> PROMPT
Count the lines in the rows below that contain the string "Report", with case significant. Output only the resulting number.

> DATASET EXCERPTS
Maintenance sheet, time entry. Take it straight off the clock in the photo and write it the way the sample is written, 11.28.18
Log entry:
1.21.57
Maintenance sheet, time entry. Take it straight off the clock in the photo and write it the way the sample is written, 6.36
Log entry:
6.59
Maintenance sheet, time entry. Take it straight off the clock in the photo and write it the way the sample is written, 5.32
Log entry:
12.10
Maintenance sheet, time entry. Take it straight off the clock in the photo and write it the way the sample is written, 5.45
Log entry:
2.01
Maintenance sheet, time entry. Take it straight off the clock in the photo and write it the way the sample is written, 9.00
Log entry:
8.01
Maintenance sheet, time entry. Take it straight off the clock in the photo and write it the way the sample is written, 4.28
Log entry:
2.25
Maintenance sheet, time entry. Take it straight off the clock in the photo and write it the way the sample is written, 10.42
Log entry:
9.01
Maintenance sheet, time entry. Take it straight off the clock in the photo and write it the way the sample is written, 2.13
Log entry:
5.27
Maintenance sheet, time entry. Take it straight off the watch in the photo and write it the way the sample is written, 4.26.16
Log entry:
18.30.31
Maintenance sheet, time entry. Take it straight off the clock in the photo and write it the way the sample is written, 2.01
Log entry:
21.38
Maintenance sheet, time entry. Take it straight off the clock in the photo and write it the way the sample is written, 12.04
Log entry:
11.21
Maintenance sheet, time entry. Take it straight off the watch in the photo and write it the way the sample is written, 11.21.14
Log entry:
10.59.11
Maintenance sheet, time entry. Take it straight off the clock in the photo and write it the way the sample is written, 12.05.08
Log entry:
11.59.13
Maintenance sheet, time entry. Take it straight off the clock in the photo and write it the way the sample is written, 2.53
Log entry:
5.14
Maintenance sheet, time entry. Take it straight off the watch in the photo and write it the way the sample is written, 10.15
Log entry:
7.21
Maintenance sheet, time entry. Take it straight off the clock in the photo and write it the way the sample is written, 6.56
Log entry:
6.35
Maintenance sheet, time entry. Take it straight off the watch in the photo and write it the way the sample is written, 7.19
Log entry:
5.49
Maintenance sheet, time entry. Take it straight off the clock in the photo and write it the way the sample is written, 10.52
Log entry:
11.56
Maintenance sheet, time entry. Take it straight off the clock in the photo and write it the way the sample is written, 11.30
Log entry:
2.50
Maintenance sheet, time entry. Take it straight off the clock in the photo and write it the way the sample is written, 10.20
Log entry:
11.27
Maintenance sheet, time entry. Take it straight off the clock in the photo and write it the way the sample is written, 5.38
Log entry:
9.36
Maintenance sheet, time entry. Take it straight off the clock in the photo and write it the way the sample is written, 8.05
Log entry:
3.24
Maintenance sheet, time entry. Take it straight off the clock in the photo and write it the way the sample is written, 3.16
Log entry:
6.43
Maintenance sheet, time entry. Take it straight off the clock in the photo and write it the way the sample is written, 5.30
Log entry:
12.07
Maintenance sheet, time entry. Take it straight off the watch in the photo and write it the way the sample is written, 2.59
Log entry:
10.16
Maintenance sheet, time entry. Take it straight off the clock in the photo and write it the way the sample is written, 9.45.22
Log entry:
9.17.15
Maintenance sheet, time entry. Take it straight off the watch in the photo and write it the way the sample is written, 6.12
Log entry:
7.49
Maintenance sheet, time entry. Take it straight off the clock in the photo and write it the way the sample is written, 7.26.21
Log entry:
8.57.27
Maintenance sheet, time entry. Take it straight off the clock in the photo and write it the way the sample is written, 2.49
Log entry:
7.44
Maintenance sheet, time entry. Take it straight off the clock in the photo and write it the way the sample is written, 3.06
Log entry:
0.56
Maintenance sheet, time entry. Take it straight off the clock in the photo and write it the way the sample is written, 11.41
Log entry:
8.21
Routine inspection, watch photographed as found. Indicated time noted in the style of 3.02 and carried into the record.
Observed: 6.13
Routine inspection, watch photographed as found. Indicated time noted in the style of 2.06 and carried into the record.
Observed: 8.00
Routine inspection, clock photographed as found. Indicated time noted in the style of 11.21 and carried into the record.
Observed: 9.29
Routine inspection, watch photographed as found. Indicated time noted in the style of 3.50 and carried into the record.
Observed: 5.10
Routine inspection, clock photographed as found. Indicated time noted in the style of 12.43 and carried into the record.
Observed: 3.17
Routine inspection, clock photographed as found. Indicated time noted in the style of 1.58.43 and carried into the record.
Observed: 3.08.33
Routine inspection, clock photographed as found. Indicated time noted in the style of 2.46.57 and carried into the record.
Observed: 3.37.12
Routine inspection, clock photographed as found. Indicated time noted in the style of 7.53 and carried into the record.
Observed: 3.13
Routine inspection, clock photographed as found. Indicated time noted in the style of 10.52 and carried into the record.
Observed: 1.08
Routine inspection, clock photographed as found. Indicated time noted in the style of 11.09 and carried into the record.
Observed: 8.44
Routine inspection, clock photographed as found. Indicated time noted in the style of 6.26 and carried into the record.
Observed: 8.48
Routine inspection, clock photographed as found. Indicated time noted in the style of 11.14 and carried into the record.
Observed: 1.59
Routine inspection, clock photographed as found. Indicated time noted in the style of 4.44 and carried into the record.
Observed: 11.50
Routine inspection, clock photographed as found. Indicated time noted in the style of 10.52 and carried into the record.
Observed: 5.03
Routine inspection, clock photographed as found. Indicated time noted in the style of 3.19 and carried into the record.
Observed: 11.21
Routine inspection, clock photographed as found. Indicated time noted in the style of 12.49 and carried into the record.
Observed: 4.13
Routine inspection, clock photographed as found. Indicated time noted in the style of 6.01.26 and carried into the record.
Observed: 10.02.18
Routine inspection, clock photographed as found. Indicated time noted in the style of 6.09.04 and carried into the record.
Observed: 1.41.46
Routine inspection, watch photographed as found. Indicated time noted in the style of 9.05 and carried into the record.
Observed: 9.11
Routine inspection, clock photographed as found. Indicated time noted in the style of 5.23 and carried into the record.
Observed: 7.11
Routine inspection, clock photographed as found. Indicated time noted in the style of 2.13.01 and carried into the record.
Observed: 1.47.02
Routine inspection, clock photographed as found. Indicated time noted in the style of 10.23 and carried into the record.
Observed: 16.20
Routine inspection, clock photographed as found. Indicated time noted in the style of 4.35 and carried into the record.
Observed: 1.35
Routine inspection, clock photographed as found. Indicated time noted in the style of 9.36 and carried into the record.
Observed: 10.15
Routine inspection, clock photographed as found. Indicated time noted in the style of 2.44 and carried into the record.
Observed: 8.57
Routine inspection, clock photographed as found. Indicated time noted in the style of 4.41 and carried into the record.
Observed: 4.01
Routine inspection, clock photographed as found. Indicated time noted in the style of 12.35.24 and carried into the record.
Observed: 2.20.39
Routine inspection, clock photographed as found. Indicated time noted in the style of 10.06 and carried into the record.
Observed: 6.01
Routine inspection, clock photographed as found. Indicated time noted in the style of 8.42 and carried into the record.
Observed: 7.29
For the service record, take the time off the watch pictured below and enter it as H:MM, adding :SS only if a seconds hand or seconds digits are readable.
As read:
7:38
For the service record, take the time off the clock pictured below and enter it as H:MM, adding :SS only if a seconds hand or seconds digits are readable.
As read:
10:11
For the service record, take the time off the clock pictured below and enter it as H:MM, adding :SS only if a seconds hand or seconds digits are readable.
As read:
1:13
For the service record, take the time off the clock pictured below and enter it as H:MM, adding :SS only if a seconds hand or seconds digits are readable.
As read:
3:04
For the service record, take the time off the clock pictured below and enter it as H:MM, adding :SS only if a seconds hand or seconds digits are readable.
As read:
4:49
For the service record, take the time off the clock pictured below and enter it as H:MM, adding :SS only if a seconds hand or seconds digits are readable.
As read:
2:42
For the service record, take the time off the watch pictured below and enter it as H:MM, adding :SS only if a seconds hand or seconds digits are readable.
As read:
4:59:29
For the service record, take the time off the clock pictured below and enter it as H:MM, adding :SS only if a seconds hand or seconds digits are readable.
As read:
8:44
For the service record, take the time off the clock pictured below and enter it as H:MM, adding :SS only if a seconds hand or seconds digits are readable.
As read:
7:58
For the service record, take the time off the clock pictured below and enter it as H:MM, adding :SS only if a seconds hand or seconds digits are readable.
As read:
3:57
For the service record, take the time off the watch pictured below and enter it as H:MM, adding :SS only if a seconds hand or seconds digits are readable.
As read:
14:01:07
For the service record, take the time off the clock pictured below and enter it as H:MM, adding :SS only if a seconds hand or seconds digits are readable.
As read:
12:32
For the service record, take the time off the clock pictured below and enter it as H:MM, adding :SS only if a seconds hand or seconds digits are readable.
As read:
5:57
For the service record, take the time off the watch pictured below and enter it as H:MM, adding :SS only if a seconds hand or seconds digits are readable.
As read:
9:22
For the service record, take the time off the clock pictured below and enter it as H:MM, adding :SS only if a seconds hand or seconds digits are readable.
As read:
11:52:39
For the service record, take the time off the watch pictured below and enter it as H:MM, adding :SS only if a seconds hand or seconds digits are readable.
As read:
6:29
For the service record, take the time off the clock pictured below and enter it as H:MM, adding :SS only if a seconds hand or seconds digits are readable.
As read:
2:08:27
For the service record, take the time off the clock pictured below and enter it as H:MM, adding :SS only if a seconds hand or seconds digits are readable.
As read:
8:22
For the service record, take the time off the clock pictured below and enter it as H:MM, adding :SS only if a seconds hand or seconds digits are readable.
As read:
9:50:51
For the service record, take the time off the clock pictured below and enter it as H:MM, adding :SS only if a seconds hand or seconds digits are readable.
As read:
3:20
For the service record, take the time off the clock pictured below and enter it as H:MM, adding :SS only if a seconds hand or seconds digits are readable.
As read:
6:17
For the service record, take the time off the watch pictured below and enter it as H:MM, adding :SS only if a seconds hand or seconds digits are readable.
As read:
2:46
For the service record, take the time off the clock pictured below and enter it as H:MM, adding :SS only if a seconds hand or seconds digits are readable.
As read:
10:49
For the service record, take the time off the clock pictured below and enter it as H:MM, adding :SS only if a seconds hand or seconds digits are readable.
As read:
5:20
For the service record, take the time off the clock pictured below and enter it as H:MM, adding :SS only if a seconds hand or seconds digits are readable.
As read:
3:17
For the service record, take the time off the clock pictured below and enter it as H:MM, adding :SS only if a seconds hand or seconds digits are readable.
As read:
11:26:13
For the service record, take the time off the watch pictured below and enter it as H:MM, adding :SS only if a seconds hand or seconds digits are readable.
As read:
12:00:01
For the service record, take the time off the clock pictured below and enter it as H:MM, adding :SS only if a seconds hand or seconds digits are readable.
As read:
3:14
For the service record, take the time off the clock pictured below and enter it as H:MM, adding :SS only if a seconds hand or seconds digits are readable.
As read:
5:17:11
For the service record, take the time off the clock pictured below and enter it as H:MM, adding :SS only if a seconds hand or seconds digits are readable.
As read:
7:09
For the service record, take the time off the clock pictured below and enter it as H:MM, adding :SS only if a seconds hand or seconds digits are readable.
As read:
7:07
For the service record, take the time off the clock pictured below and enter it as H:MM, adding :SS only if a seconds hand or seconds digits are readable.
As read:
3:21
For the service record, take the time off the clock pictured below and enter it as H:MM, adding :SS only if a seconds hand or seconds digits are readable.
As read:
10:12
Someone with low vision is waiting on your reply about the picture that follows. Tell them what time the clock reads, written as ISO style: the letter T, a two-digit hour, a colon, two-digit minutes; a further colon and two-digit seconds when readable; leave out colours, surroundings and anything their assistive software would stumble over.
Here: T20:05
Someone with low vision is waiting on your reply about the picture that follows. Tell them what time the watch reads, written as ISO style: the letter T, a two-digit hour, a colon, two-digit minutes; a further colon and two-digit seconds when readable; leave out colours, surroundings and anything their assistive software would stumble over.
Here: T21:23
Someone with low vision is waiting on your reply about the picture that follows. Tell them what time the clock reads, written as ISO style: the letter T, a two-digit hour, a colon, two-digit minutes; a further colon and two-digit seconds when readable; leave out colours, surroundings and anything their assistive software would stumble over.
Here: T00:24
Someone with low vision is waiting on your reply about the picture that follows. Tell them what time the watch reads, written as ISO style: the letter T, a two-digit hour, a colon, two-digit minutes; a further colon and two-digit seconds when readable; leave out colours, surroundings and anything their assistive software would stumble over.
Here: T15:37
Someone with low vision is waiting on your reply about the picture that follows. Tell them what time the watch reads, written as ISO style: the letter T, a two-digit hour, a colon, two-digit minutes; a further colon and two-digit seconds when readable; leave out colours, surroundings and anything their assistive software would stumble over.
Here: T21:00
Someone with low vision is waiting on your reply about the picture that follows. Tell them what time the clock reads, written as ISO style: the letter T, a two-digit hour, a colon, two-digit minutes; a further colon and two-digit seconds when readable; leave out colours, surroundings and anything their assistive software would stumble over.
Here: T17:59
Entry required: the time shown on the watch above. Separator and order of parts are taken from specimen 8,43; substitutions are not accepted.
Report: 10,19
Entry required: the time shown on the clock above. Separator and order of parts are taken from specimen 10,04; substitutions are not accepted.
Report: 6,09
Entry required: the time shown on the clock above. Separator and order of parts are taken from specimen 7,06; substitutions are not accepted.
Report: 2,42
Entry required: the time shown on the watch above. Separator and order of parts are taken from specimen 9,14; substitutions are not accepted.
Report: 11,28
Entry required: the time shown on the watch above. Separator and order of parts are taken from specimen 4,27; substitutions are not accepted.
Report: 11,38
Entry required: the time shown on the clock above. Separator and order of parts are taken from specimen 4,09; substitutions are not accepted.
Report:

> EXPECTED OUTPUT
6